>> begin TEXT SHOWN

# Initialization

Retrieve all JRE episodes and save the episodes titles, descriptions and dates. Guest names can be extracted from the description using Named Entity Recognition. The hope is that this approach can be generalized to all podcasts that contain descriptions for their episodes.

In [1]:
# Imports
import requests
import base64
import pandas as pd
import time
import json
import numpy as np
from multiprocessing import Pool
import pickle

In [2]:
# Show retriever Class
class ShowRetriever:
    def __init__(self):
        self.show_id = None
        self.client_id = "6dae08f3c799496fad2adfe2657634a7"
        self.client_secret = "2afb39d7abb84e7fa957c2ec76b8e6f4"
        self.auth_response = None
        self.auth_header = base64.b64encode(f'{self.client_id}:{self.client_secret}'.encode()).decode('utf-8')

>> end TEXT SHOWN

According to the initialization notebook above, how can guest names be obtained?

>> begin STORED DATA

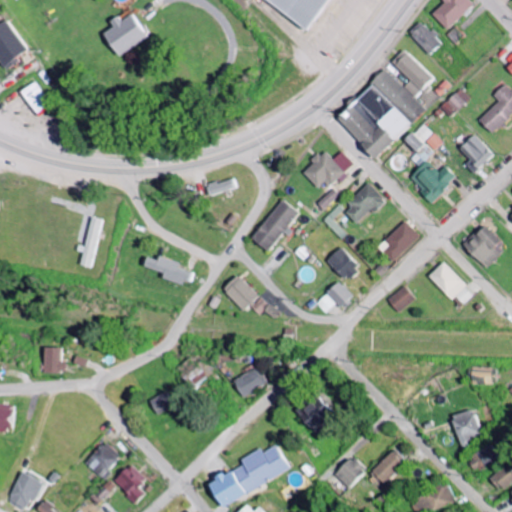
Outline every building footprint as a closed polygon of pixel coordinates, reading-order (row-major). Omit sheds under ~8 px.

>> end STORED DATA

▶ **RESULT OF THE TASK**: They can be extracted from the episode descriptions using Named Entity Recognition.